Peer Instruction FAQs
How does Peer Instruction help students learn from their peers?
Peer instruction helps students learn by encouraging them to articulate their thinking. The discussion process helps both the stronger and the weaker students. Research has shown that Peer Instruction yields significant gains in conceptual understanding, problem solving skills, and long-term retention.
Is Peer Instruction and Learning Catalytics only for STEM disciplines?
No — Peer Instruction and Learning Catalytics can be used in a wide range of disciplines, from physics to philosophy. Learning Catalytics provides over a dozen different question types, from tasks where students highlight a passage (e.g., for a literature or poetry class) to tasks where students sketch a graph (e.g., for a math or science class) to tasks where students enter text and a word cloud is created dynamically (e.g., for a social science or humanities class). Not all question types have right and wrong answers, and some are designed to help you collect information from students that can be used to jump-start a class discussion or debate.
Is Peer Instruction more effective than the traditional lecture method?
Research done at a variety of institutions confirms that Peer Instruction is significantly more effective than the traditional lecture method. To convince yourself and your colleagues, you may also want to collect and compare data obtained before and after implementing Peer Instruction.
How can I make sure that students have productive discussions in class?
Learning Catalytics can automatically pair (or form larger groups of) students based on their responses. Before the semester starts, you use a user-friendly graphical tool to map out the classroom seating arrangement, and when students arrive in class each day they use any web-enabled device to indicate what seat they are sitting in. During class, you can — with only a few clicks — have Learning Catalytics automatically assign students to groups and send a message to each student’s device telling them whom to talk to (e.g., “turn to your left and talk to Brian Lukoff”). Students are only grouped when they are sitting near each other, so no time is wasted as students find their partners.

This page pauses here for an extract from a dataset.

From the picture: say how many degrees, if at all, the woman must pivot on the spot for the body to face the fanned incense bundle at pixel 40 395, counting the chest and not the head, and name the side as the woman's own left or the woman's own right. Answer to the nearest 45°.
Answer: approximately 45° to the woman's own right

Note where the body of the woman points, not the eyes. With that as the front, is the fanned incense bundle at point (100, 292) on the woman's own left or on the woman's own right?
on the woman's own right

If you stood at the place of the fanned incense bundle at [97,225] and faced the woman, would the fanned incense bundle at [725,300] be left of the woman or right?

Will Peer Instruction work in my institution?
A recent survey has shown that the success of Peer Instruction lies in its adaptability to a broad range of institutions and a wide range of disciplines. To make it succeed at your institution be sure to set realistic goals for your students and adjust the level of the questions to their capability.
Will students taught using Peer Instruction perform well on traditional assessments of quantitative problem solving?
To determine how well students who are taught with Peer Instruction learn quantitative problem solving skills, we examined scores from final exams, which consisted entirely of quantitative problems. First, we looked at the scores from an introductory physics course taught using traditional methods, and compared them to the scores from the same exam given to an introductory physics course that used Peer Instruction. The students taught using Peer Instruction outperformed students taught using traditional methods in their ability to solve quantitative problems.
What the data shows is that better conceptual understanding leads to better quantitative problem solving skills, even if there is less emphasis on problem solving in lecture. Besides, studies have conclusively shown that conceptual understanding is retained much better than problem solving skills. To make sure your students have adequate opportunity to develop quantitative problem solving skills, you should assign quantitative homework problems and provide assistance for them outside class. To make sure the students see the connection between the different types of problems, it is a good idea to use a mixture of conceptual and quantitative problems on exams.